O rapaz se virou para encará-lo, e Zheth prendeu o ar. Não pelos olhos rubros ou pela expressão de raiva e surpresa, mas pelo rosto desfigurado, sem parte da boca e da bochecha. Baixou os olhos e, apesar de não poder ver a barriga e pernas daquele estranho, não duvidava que estavam cheias de mordidas e ferimentos tão terríveis quanto nos braços à mostra na regata que trajava. Desviou os olhos, sem compreender, apesar de grato àquele estranho, que o mediu com a expressão atônita antes de cambalear para perto da Brusca caída.
– Quem será ele? – o rapaz perguntou sozinho, arrastando o animal pela cauda.
A cerrar os olhos para não ver a cena, Zheth tornou a tocar o rosto com incredulidade. Havia algumas mordidas pelo corpo, entretanto, eram superficiais, o ardor longe de ser insuportável quanto antes. Ia tornar a agradecer ao estranho, entretanto, descobriu-se sozinho em meio às árvores.

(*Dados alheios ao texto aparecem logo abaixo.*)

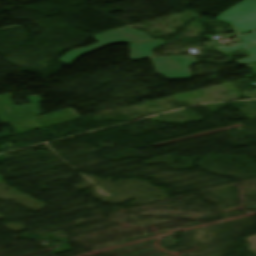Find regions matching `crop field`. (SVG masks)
I'll return each instance as SVG.
<instances>
[{
  "mask_svg": "<svg viewBox=\"0 0 256 256\" xmlns=\"http://www.w3.org/2000/svg\"><path fill=\"white\" fill-rule=\"evenodd\" d=\"M93 37L98 41V43L93 44L87 48H77L74 49L65 55H63L58 60L63 63L69 64L78 56L95 50L97 48L112 44V43H122V42H144L151 40L148 35L143 32H139L138 30L132 29L131 27L114 30L110 32L100 33L93 35Z\"/></svg>",
  "mask_w": 256,
  "mask_h": 256,
  "instance_id": "1",
  "label": "crop field"
},
{
  "mask_svg": "<svg viewBox=\"0 0 256 256\" xmlns=\"http://www.w3.org/2000/svg\"><path fill=\"white\" fill-rule=\"evenodd\" d=\"M166 42L162 40H155L147 43L130 44L131 59H139L153 56L152 50Z\"/></svg>",
  "mask_w": 256,
  "mask_h": 256,
  "instance_id": "5",
  "label": "crop field"
},
{
  "mask_svg": "<svg viewBox=\"0 0 256 256\" xmlns=\"http://www.w3.org/2000/svg\"><path fill=\"white\" fill-rule=\"evenodd\" d=\"M240 126H243V125L236 124V125H232V126H228V127H224V128H220V129H216V130H212V131H208V132H204V133H200V134H196V135H192V136H188V137H184V138H180V139H176V140H172V141H168V142H164V143H160V144H156V145H152V146L158 147V146H162V145H166V144H170V143H175V142H179V141H183V140H187V139H192V138H196V137H200V136H204V135H209V134L229 130V129L240 127Z\"/></svg>",
  "mask_w": 256,
  "mask_h": 256,
  "instance_id": "6",
  "label": "crop field"
},
{
  "mask_svg": "<svg viewBox=\"0 0 256 256\" xmlns=\"http://www.w3.org/2000/svg\"><path fill=\"white\" fill-rule=\"evenodd\" d=\"M158 74L167 79L193 77L191 65L197 63L193 56H166L151 58Z\"/></svg>",
  "mask_w": 256,
  "mask_h": 256,
  "instance_id": "3",
  "label": "crop field"
},
{
  "mask_svg": "<svg viewBox=\"0 0 256 256\" xmlns=\"http://www.w3.org/2000/svg\"><path fill=\"white\" fill-rule=\"evenodd\" d=\"M242 44L235 45L233 47H226L224 45L216 47L220 52L228 54L238 49L244 48L248 51L250 58L236 61L239 64H248L256 62V32L239 36Z\"/></svg>",
  "mask_w": 256,
  "mask_h": 256,
  "instance_id": "4",
  "label": "crop field"
},
{
  "mask_svg": "<svg viewBox=\"0 0 256 256\" xmlns=\"http://www.w3.org/2000/svg\"><path fill=\"white\" fill-rule=\"evenodd\" d=\"M215 19L231 24L235 34L256 30V0H245Z\"/></svg>",
  "mask_w": 256,
  "mask_h": 256,
  "instance_id": "2",
  "label": "crop field"
}]
</instances>
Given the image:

Com o frio cada vez mais intenso, alimentou a fogueira com mais galhos caídos, sem conseguir melhor resultado. Encolheu-se perto do fogo, mantendo as costas para a sujeira ao chão, tremendo sem saber o que pensar ou sentir. Estava mais que confuso e infeliz, aterrorizado por tudo que passou naquele lugar. Ficou concentrado, a querer reunir forças e coragem para levantar e andar, sem parar de se sentir vazio. Sem rumo, caminho, companhia, lembranças, sem nada.